> _REQUIRED ACTION_
Would it be possible to quote, exactly and in full, the lines from the one with "X118872Y342754D03*" through the end of the entries below?

> _Records contained in a dataset_
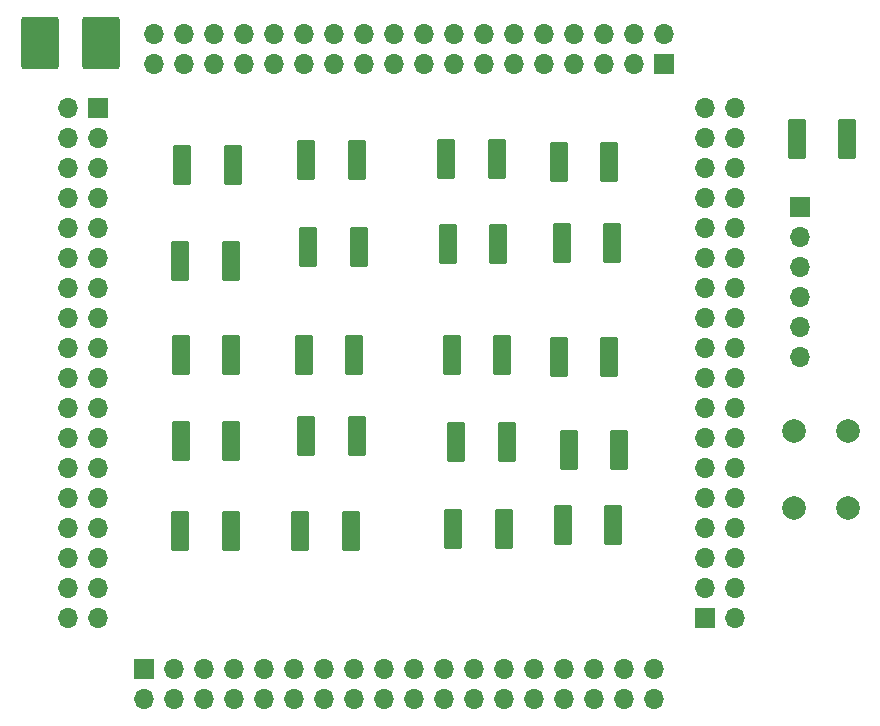
<source format=gbr>
%TF.GenerationSoftware,KiCad,Pcbnew,7.0.0*%
%TF.CreationDate,2023-03-08T02:37:58-06:00*%
%TF.ProjectId,finalproj_breakout,66696e61-6c70-4726-9f6a-5f627265616b,rev?*%
%TF.SameCoordinates,Original*%
%TF.FileFunction,Soldermask,Bot*%
%TF.FilePolarity,Negative*%
%FSLAX46Y46*%
G04 Gerber Fmt 4.6, Leading zero omitted, Abs format (unit mm)*
G04 Created by KiCad (PCBNEW 7.0.0) date 2023-03-08 02:37:58*
%MOMM*%
%LPD*%
G01*
G04 APERTURE LIST*
G04 Aperture macros list*
%AMRoundRect*
0 Rectangle with rounded corners*
0 $1 Rounding radius*
0 $2 $3 $4 $5 $6 $7 $8 $9 X,Y pos of 4 corners*
0 Add a 4 corners polygon primitive as box body*
4,1,4,$2,$3,$4,$5,$6,$7,$8,$9,$2,$3,0*
0 Add four circle primitives for the rounded corners*
1,1,$1+$1,$2,$3*
1,1,$1+$1,$4,$5*
1,1,$1+$1,$6,$7*
1,1,$1+$1,$8,$9*
0 Add four rect primitives between the rounded corners*
20,1,$1+$1,$2,$3,$4,$5,0*
20,1,$1+$1,$4,$5,$6,$7,0*
20,1,$1+$1,$6,$7,$8,$9,0*
20,1,$1+$1,$8,$9,$2,$3,0*%
G04 Aperture macros list end*
%ADD10R,1.700000X1.700000*%
%ADD11O,1.700000X1.700000*%
%ADD12C,2.000000*%
%ADD13RoundRect,0.250000X0.537500X1.450000X-0.537500X1.450000X-0.537500X-1.450000X0.537500X-1.450000X0*%
%ADD14RoundRect,0.250000X1.350000X1.975000X-1.350000X1.975000X-1.350000X-1.975000X1.350000X-1.975000X0*%
G04 APERTURE END LIST*
D10*
%TO.C,J8*%
X226059999Y-65912999D03*
D11*
X226059999Y-68452999D03*
X226059999Y-70992999D03*
X226059999Y-73532999D03*
X226059999Y-76072999D03*
X226059999Y-78612999D03*
%TD*%
D12*
%TO.C,SW1*%
X225624000Y-91440000D03*
X225624000Y-84940000D03*
X230124000Y-91440000D03*
X230124000Y-84940000D03*
%TD*%
D13*
%TO.C,C21*%
X188573500Y-61976000D03*
X184298500Y-61976000D03*
%TD*%
%TO.C,C16*%
X201273500Y-85852000D03*
X196998500Y-85852000D03*
%TD*%
%TO.C,C19*%
X177927000Y-85725000D03*
X173652000Y-85725000D03*
%TD*%
%TO.C,C9*%
X200533000Y-69088000D03*
X196258000Y-69088000D03*
%TD*%
%TO.C,C4*%
X209931000Y-62103000D03*
X205656000Y-62103000D03*
%TD*%
D14*
%TO.C,R1*%
X166938000Y-52070000D03*
X161738000Y-52070000D03*
%TD*%
D10*
%TO.C,J3*%
X218058999Y-100710999D03*
D11*
X220598999Y-100710999D03*
X218058999Y-98170999D03*
X220598999Y-98170999D03*
X218058999Y-95630999D03*
X220598999Y-95630999D03*
X218058999Y-93090999D03*
X220598999Y-93090999D03*
X218058999Y-90550999D03*
X220598999Y-90550999D03*
X218058999Y-88010999D03*
X220598999Y-88010999D03*
X218058999Y-85470999D03*
X220598999Y-85470999D03*
X218058999Y-82930999D03*
X220598999Y-82930999D03*
X218058999Y-80390999D03*
X220598999Y-80390999D03*
X218058999Y-77850999D03*
X220598999Y-77850999D03*
X218058999Y-75310999D03*
X220598999Y-75310999D03*
X218058999Y-72770999D03*
X220598999Y-72770999D03*
X218058999Y-70230999D03*
X220598999Y-70230999D03*
X218058999Y-67690999D03*
X220598999Y-67690999D03*
X218058999Y-65150999D03*
X220598999Y-65150999D03*
X218058999Y-62610999D03*
X220598999Y-62610999D03*
X218058999Y-60070999D03*
X220598999Y-60070999D03*
X218058999Y-57530999D03*
X220598999Y-57530999D03*
%TD*%
D10*
%TO.C,J4*%
X170560999Y-105028999D03*
D11*
X170560999Y-107568999D03*
X173100999Y-105028999D03*
X173100999Y-107568999D03*
X175640999Y-105028999D03*
X175640999Y-107568999D03*
X178180999Y-105028999D03*
X178180999Y-107568999D03*
X180720999Y-105028999D03*
X180720999Y-107568999D03*
X183260999Y-105028999D03*
X183260999Y-107568999D03*
X185800999Y-105028999D03*
X185800999Y-107568999D03*
X188340999Y-105028999D03*
X188340999Y-107568999D03*
X190880999Y-105028999D03*
X190880999Y-107568999D03*
X193420999Y-105028999D03*
X193420999Y-107568999D03*
X195960999Y-105028999D03*
X195960999Y-107568999D03*
X198500999Y-105028999D03*
X198500999Y-107568999D03*
X201040999Y-105028999D03*
X201040999Y-107568999D03*
X203580999Y-105028999D03*
X203580999Y-107568999D03*
X206120999Y-105028999D03*
X206120999Y-107568999D03*
X208660999Y-105028999D03*
X208660999Y-107568999D03*
X211200999Y-105028999D03*
X211200999Y-107568999D03*
X213740999Y-105028999D03*
X213740999Y-107568999D03*
%TD*%
D13*
%TO.C,C11*%
X177905500Y-70485000D03*
X173630500Y-70485000D03*
%TD*%
%TO.C,C12*%
X210185000Y-68961000D03*
X205910000Y-68961000D03*
%TD*%
%TO.C,C14*%
X209931000Y-78613000D03*
X205656000Y-78613000D03*
%TD*%
%TO.C,C23*%
X230102500Y-60198000D03*
X225827500Y-60198000D03*
%TD*%
%TO.C,C20*%
X188573500Y-85344000D03*
X184298500Y-85344000D03*
%TD*%
D10*
%TO.C,J2*%
X166623999Y-57530999D03*
D11*
X164083999Y-57530999D03*
X166623999Y-60070999D03*
X164083999Y-60070999D03*
X166623999Y-62610999D03*
X164083999Y-62610999D03*
X166623999Y-65150999D03*
X164083999Y-65150999D03*
X166623999Y-67690999D03*
X164083999Y-67690999D03*
X166623999Y-70230999D03*
X164083999Y-70230999D03*
X166623999Y-72770999D03*
X164083999Y-72770999D03*
X166623999Y-75310999D03*
X164083999Y-75310999D03*
X166623999Y-77850999D03*
X164083999Y-77850999D03*
X166623999Y-80390999D03*
X164083999Y-80390999D03*
X166623999Y-82930999D03*
X164083999Y-82930999D03*
X166623999Y-85470999D03*
X164083999Y-85470999D03*
X166623999Y-88010999D03*
X164083999Y-88010999D03*
X166623999Y-90550999D03*
X164083999Y-90550999D03*
X166623999Y-93090999D03*
X164083999Y-93090999D03*
X166623999Y-95630999D03*
X164083999Y-95630999D03*
X166623999Y-98170999D03*
X164083999Y-98170999D03*
X166623999Y-100710999D03*
X164083999Y-100710999D03*
%TD*%
D13*
%TO.C,C6*%
X188341000Y-78486000D03*
X184066000Y-78486000D03*
%TD*%
%TO.C,C18*%
X177905500Y-93345000D03*
X173630500Y-93345000D03*
%TD*%
%TO.C,C7*%
X177927000Y-78486000D03*
X173652000Y-78486000D03*
%TD*%
%TO.C,C5*%
X188722000Y-69342000D03*
X184447000Y-69342000D03*
%TD*%
D10*
%TO.C,J1*%
X214614999Y-53852999D03*
D11*
X214614999Y-51312999D03*
X212074999Y-53852999D03*
X212074999Y-51312999D03*
X209534999Y-53852999D03*
X209534999Y-51312999D03*
X206994999Y-53852999D03*
X206994999Y-51312999D03*
X204454999Y-53852999D03*
X204454999Y-51312999D03*
X201914999Y-53852999D03*
X201914999Y-51312999D03*
X199374999Y-53852999D03*
X199374999Y-51312999D03*
X196834999Y-53852999D03*
X196834999Y-51312999D03*
X194294999Y-53852999D03*
X194294999Y-51312999D03*
X191754999Y-53852999D03*
X191754999Y-51312999D03*
X189214999Y-53852999D03*
X189214999Y-51312999D03*
X186674999Y-53852999D03*
X186674999Y-51312999D03*
X184134999Y-53852999D03*
X184134999Y-51312999D03*
X181594999Y-53852999D03*
X181594999Y-51312999D03*
X179054999Y-53852999D03*
X179054999Y-51312999D03*
X176514999Y-53852999D03*
X176514999Y-51312999D03*
X173974999Y-53852999D03*
X173974999Y-51312999D03*
X171434999Y-53852999D03*
X171434999Y-51312999D03*
%TD*%
D13*
%TO.C,C15*%
X188065500Y-93345000D03*
X183790500Y-93345000D03*
%TD*%
%TO.C,C8*%
X200892500Y-78486000D03*
X196617500Y-78486000D03*
%TD*%
%TO.C,C13*%
X210798500Y-86487000D03*
X206523500Y-86487000D03*
%TD*%
%TO.C,C3*%
X200406000Y-61849000D03*
X196131000Y-61849000D03*
%TD*%
%TO.C,C10*%
X210290500Y-92837000D03*
X206015500Y-92837000D03*
%TD*%
%TO.C,C17*%
X201019500Y-93218000D03*
X196744500Y-93218000D03*
%TD*%
%TO.C,C22*%
X178054000Y-62357000D03*
X173779000Y-62357000D03*
%TD*%
M02*

</source>
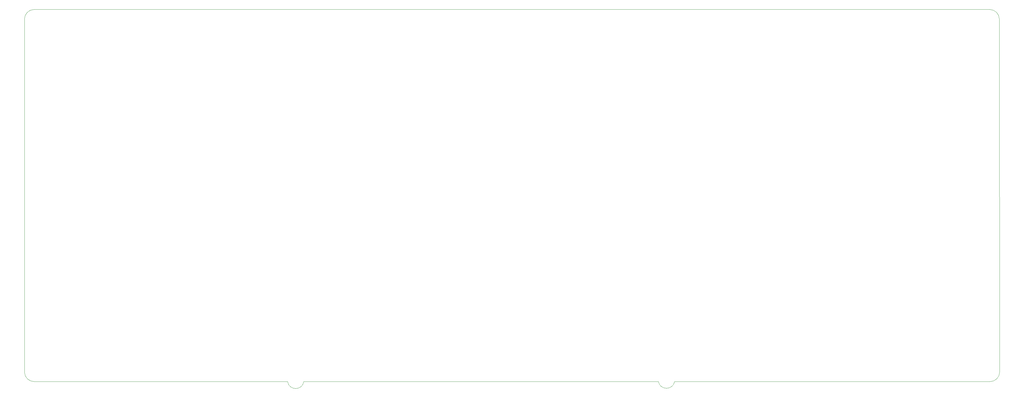
<source format=gbr>
%TF.GenerationSoftware,KiCad,Pcbnew,8.99.0-829-g0984af1676*%
%TF.CreationDate,2024-04-27T09:25:59+07:00*%
%TF.ProjectId,Nuxros75,4e757872-6f73-4373-952e-6b696361645f,rev?*%
%TF.SameCoordinates,Original*%
%TF.FileFunction,Profile,NP*%
%FSLAX46Y46*%
G04 Gerber Fmt 4.6, Leading zero omitted, Abs format (unit mm)*
G04 Created by KiCad (PCBNEW 8.99.0-829-g0984af1676) date 2024-04-27 09:25:59*
%MOMM*%
%LPD*%
G01*
G04 APERTURE LIST*
%TA.AperFunction,Profile*%
%ADD10C,0.050000*%
%TD*%
G04 APERTURE END LIST*
D10*
X-266000000Y-25200000D02*
X-266000000Y-134000000D01*
X-263000000Y-22200000D02*
X31500000Y-22200000D01*
X-179900001Y-137000000D02*
G75*
G02*
X-184899999Y-137000000I-2499999J400000D01*
G01*
X34600000Y-134000000D02*
G75*
G02*
X31600000Y-137000000I-3000000J0D01*
G01*
X-266000000Y-25200000D02*
G75*
G02*
X-263000000Y-22200000I3000001J-1D01*
G01*
X-263000000Y-137000000D02*
G75*
G02*
X-266000000Y-134000000I1J3000001D01*
G01*
X34500000Y-25200000D02*
X34600000Y-134000000D01*
X-263000000Y-137000000D02*
X-184900000Y-137000000D01*
X31500000Y-22200000D02*
G75*
G02*
X34500000Y-25200000I0J-3000000D01*
G01*
X-70600000Y-137000000D02*
X-179900000Y-137000000D01*
X31600000Y-137000000D02*
X-65600000Y-137000000D01*
X-65600001Y-137000001D02*
G75*
G02*
X-70599999Y-137000000I-2499999J500001D01*
G01*
M02*

</source>
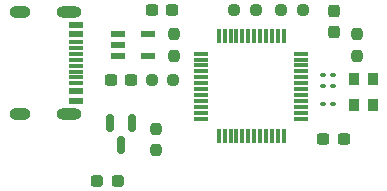
<source format=gbr>
%TF.GenerationSoftware,KiCad,Pcbnew,(6.0.7)*%
%TF.CreationDate,2022-09-26T20:50:42-04:00*%
%TF.ProjectId,STM32G4_USB_PD,53544d33-3247-4345-9f55-53425f50442e,rev?*%
%TF.SameCoordinates,Original*%
%TF.FileFunction,Paste,Top*%
%TF.FilePolarity,Positive*%
%FSLAX46Y46*%
G04 Gerber Fmt 4.6, Leading zero omitted, Abs format (unit mm)*
G04 Created by KiCad (PCBNEW (6.0.7)) date 2022-09-26 20:50:42*
%MOMM*%
%LPD*%
G01*
G04 APERTURE LIST*
G04 Aperture macros list*
%AMRoundRect*
0 Rectangle with rounded corners*
0 $1 Rounding radius*
0 $2 $3 $4 $5 $6 $7 $8 $9 X,Y pos of 4 corners*
0 Add a 4 corners polygon primitive as box body*
4,1,4,$2,$3,$4,$5,$6,$7,$8,$9,$2,$3,0*
0 Add four circle primitives for the rounded corners*
1,1,$1+$1,$2,$3*
1,1,$1+$1,$4,$5*
1,1,$1+$1,$6,$7*
1,1,$1+$1,$8,$9*
0 Add four rect primitives between the rounded corners*
20,1,$1+$1,$2,$3,$4,$5,0*
20,1,$1+$1,$4,$5,$6,$7,0*
20,1,$1+$1,$6,$7,$8,$9,0*
20,1,$1+$1,$8,$9,$2,$3,0*%
G04 Aperture macros list end*
%ADD10RoundRect,0.237500X-0.237500X0.250000X-0.237500X-0.250000X0.237500X-0.250000X0.237500X0.250000X0*%
%ADD11RoundRect,0.090000X-0.139000X-0.090000X0.139000X-0.090000X0.139000X0.090000X-0.139000X0.090000X0*%
%ADD12RoundRect,0.237500X-0.250000X-0.237500X0.250000X-0.237500X0.250000X0.237500X-0.250000X0.237500X0*%
%ADD13R,0.889000X1.016000*%
%ADD14O,1.803400X0.990600*%
%ADD15O,2.108200X0.990600*%
%ADD16R,1.143000X0.584200*%
%ADD17R,1.143000X0.304800*%
%ADD18RoundRect,0.237500X-0.287500X-0.237500X0.287500X-0.237500X0.287500X0.237500X-0.287500X0.237500X0*%
%ADD19R,1.200000X0.600000*%
%ADD20RoundRect,0.237500X-0.300000X-0.237500X0.300000X-0.237500X0.300000X0.237500X-0.300000X0.237500X0*%
%ADD21RoundRect,0.237500X0.237500X-0.287500X0.237500X0.287500X-0.237500X0.287500X-0.237500X-0.287500X0*%
%ADD22R,0.304800X1.193800*%
%ADD23R,1.193800X0.304800*%
%ADD24RoundRect,0.237500X0.250000X0.237500X-0.250000X0.237500X-0.250000X-0.237500X0.250000X-0.237500X0*%
%ADD25RoundRect,0.237500X0.300000X0.237500X-0.300000X0.237500X-0.300000X-0.237500X0.300000X-0.237500X0*%
%ADD26RoundRect,0.150000X-0.150000X0.587500X-0.150000X-0.587500X0.150000X-0.587500X0.150000X0.587500X0*%
G04 APERTURE END LIST*
D10*
%TO.C,R3*%
X102000000Y-71587500D03*
X102000000Y-73412500D03*
%TD*%
D11*
%TO.C,C6*%
X115432500Y-75000000D03*
X114567500Y-75000000D03*
%TD*%
D12*
%TO.C,R1*%
X107087500Y-69500000D03*
X108912500Y-69500000D03*
%TD*%
D11*
%TO.C,C3*%
X114567500Y-76000000D03*
X115432500Y-76000000D03*
%TD*%
D13*
%TO.C,XTAL1*%
X118800100Y-77604900D03*
X118800100Y-75395100D03*
X117199900Y-75395100D03*
X117199900Y-77604900D03*
%TD*%
D14*
%TO.C,J1*%
X88940200Y-69679998D03*
X88940200Y-78320002D03*
D15*
X93120200Y-69679998D03*
X93120200Y-78320002D03*
D16*
X93695200Y-70800000D03*
X93695200Y-71599999D03*
D17*
X93695200Y-72750000D03*
X93695200Y-73750000D03*
X93695200Y-74250000D03*
X93695200Y-75250000D03*
D16*
X93695200Y-77200000D03*
X93695200Y-76400001D03*
D17*
X93695200Y-75749999D03*
X93695200Y-74750001D03*
X93695200Y-73249999D03*
X93695200Y-72250001D03*
%TD*%
D18*
%TO.C,D1*%
X95500000Y-84000000D03*
X97250000Y-84000000D03*
%TD*%
D19*
%TO.C,U2*%
X97250000Y-71550000D03*
X97250000Y-72500000D03*
X97250000Y-73450000D03*
X99750000Y-73450000D03*
X99750000Y-71550000D03*
%TD*%
D20*
%TO.C,C4*%
X96637500Y-75500000D03*
X98362500Y-75500000D03*
%TD*%
D21*
%TO.C,D2*%
X115500000Y-71375000D03*
X115500000Y-69625000D03*
%TD*%
D11*
%TO.C,C2*%
X115432500Y-77500000D03*
X114567500Y-77500000D03*
%TD*%
D12*
%TO.C,R2*%
X111087500Y-69500000D03*
X112912500Y-69500000D03*
%TD*%
D22*
%TO.C,U1*%
X111273800Y-80234199D03*
X110773801Y-80234199D03*
X110273799Y-80234199D03*
X109773800Y-80234199D03*
X109273801Y-80234199D03*
X108773800Y-80234199D03*
X108273800Y-80234199D03*
X107773799Y-80234199D03*
X107273800Y-80234199D03*
X106773801Y-80234199D03*
X106273799Y-80234199D03*
X105773800Y-80234199D03*
D23*
X104273801Y-78734200D03*
X104273801Y-78234201D03*
X104273801Y-77734199D03*
X104273801Y-77234200D03*
X104273801Y-76734201D03*
X104273801Y-76234200D03*
X104273801Y-75734200D03*
X104273801Y-75234199D03*
X104273801Y-74734200D03*
X104273801Y-74234201D03*
X104273801Y-73734199D03*
X104273801Y-73234200D03*
D22*
X105773800Y-71734201D03*
X106273799Y-71734201D03*
X106773801Y-71734201D03*
X107273800Y-71734201D03*
X107773799Y-71734201D03*
X108273800Y-71734201D03*
X108773800Y-71734201D03*
X109273801Y-71734201D03*
X109773800Y-71734201D03*
X110273799Y-71734201D03*
X110773801Y-71734201D03*
X111273800Y-71734201D03*
D23*
X112773799Y-73234200D03*
X112773799Y-73734199D03*
X112773799Y-74234201D03*
X112773799Y-74734200D03*
X112773799Y-75234199D03*
X112773799Y-75734200D03*
X112773799Y-76234200D03*
X112773799Y-76734201D03*
X112773799Y-77234200D03*
X112773799Y-77734199D03*
X112773799Y-78234201D03*
X112773799Y-78734200D03*
%TD*%
D24*
%TO.C,R4*%
X101912500Y-75500000D03*
X100087500Y-75500000D03*
%TD*%
D20*
%TO.C,C1*%
X114637500Y-80500000D03*
X116362500Y-80500000D03*
%TD*%
D25*
%TO.C,C5*%
X101862500Y-69500000D03*
X100137500Y-69500000D03*
%TD*%
D10*
%TO.C,R5*%
X100500000Y-79587500D03*
X100500000Y-81412500D03*
%TD*%
D26*
%TO.C,Q1*%
X98450000Y-79062500D03*
X96550000Y-79062500D03*
X97500000Y-80937500D03*
%TD*%
D10*
%TO.C,R6*%
X117500000Y-71587500D03*
X117500000Y-73412500D03*
%TD*%
M02*

</source>
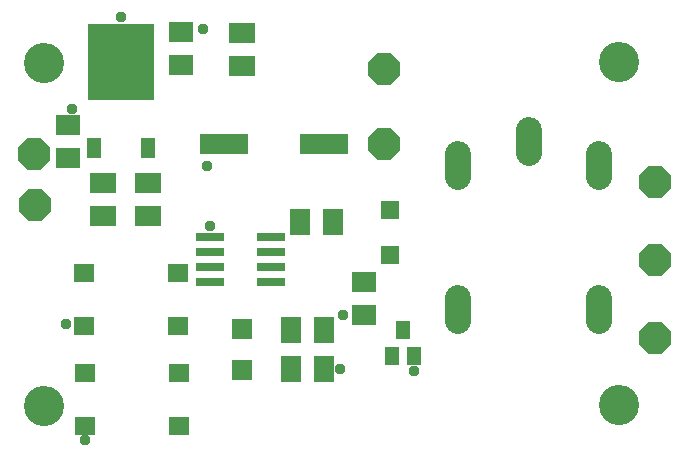
<source format=gbr>
G04 EAGLE Gerber RS-274X export*
G75*
%MOMM*%
%FSLAX34Y34*%
%LPD*%
%INSoldermask Top*%
%IPPOS*%
%AMOC8*
5,1,8,0,0,1.08239X$1,22.5*%
G01*
%ADD10C,3.403200*%
%ADD11R,2.003200X1.803200*%
%ADD12R,4.103200X1.803200*%
%ADD13R,1.603200X1.603200*%
%ADD14R,5.603200X6.403200*%
%ADD15R,1.203200X1.803200*%
%ADD16R,2.403200X0.803200*%
%ADD17C,2.184400*%
%ADD18R,1.703200X1.703200*%
%ADD19P,2.969212X8X22.500000*%
%ADD20R,2.203200X1.803200*%
%ADD21R,1.803200X2.203200*%
%ADD22R,1.753200X1.503200*%
%ADD23R,1.203200X1.603200*%
%ADD24C,0.959600*%


D10*
X53340Y341630D03*
X53340Y51308D03*
X540004Y342138D03*
X540258Y51816D03*
D11*
X73660Y260828D03*
X73660Y288828D03*
X169418Y340076D03*
X169418Y368076D03*
X324104Y156494D03*
X324104Y128494D03*
D12*
X205658Y273304D03*
X290658Y273304D03*
D13*
X346742Y217184D03*
X346742Y179184D03*
D14*
X118872Y342754D03*
D15*
X96072Y269754D03*
X141672Y269754D03*
D16*
X193964Y181864D03*
X245964Y181864D03*
X193964Y194564D03*
X193964Y169164D03*
X193964Y156464D03*
X245964Y194564D03*
X245964Y169164D03*
X245964Y156464D03*
D17*
X464058Y265430D02*
X464058Y285242D01*
X404368Y264922D02*
X404368Y245110D01*
X523748Y245110D02*
X523748Y264922D01*
X523748Y143002D02*
X523748Y123190D01*
X404368Y123190D02*
X404368Y143002D01*
D18*
X220726Y81814D03*
X220726Y116814D03*
D19*
X570484Y240538D03*
X570738Y108458D03*
X570738Y174498D03*
X341471Y336614D03*
X341122Y273304D03*
D20*
X141478Y211806D03*
X141478Y239806D03*
X103124Y212060D03*
X103124Y240060D03*
D21*
X270226Y207010D03*
X298226Y207010D03*
D20*
X220726Y367314D03*
X220726Y339314D03*
D21*
X290606Y82296D03*
X262606Y82296D03*
X262606Y115570D03*
X290606Y115570D03*
D22*
X167258Y118724D03*
X87758Y118724D03*
X167258Y163724D03*
X87758Y163724D03*
X167512Y34396D03*
X88012Y34396D03*
X167512Y79396D03*
X88012Y79396D03*
D23*
X357632Y115648D03*
X367132Y93648D03*
X348132Y93648D03*
D19*
X44958Y264668D03*
X45720Y221234D03*
D24*
X77216Y302768D03*
X187960Y370332D03*
X191516Y254508D03*
X193802Y203454D03*
X72390Y120650D03*
X304292Y82296D03*
X306324Y128270D03*
X118618Y381000D03*
X366776Y80518D03*
X87884Y22098D03*
M02*

</source>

> _TASK ANSWER_
X118872Y342754D03*
D15*
X96072Y269754D03*
X141672Y269754D03*
D16*
X193964Y181864D03*
X245964Y181864D03*
X193964Y194564D03*
X193964Y169164D03*
X193964Y156464D03*
X245964Y194564D03*
X245964Y169164D03*
X245964Y156464D03*
D17*
X464058Y265430D02*
X464058Y285242D01*
X404368Y264922D02*
X404368Y245110D01*
X523748Y245110D02*
X523748Y264922D01*
X523748Y143002D02*
X523748Y123190D01*
X404368Y123190D02*
X404368Y143002D01*
D18*
X220726Y81814D03*
X220726Y116814D03*
D19*
X570484Y240538D03*
X570738Y108458D03*
X570738Y174498D03*
X341471Y336614D03*
X341122Y273304D03*
D20*
X141478Y211806D03*
X141478Y239806D03*
X103124Y212060D03*
X103124Y240060D03*
D21*
X270226Y207010D03*
X298226Y207010D03*
D20*
X220726Y367314D03*
X220726Y339314D03*
D21*
X290606Y82296D03*
X262606Y82296D03*
X262606Y115570D03*
X290606Y115570D03*
D22*
X167258Y118724D03*
X87758Y118724D03*
X167258Y163724D03*
X87758Y163724D03*
X167512Y34396D03*
X88012Y34396D03*
X167512Y79396D03*
X88012Y79396D03*
D23*
X357632Y115648D03*
X367132Y93648D03*
X348132Y93648D03*
D19*
X44958Y264668D03*
X45720Y221234D03*
D24*
X77216Y302768D03*
X187960Y370332D03*
X191516Y254508D03*
X193802Y203454D03*
X72390Y120650D03*
X304292Y82296D03*
X306324Y128270D03*
X118618Y381000D03*
X366776Y80518D03*
X87884Y22098D03*
M02*

</source>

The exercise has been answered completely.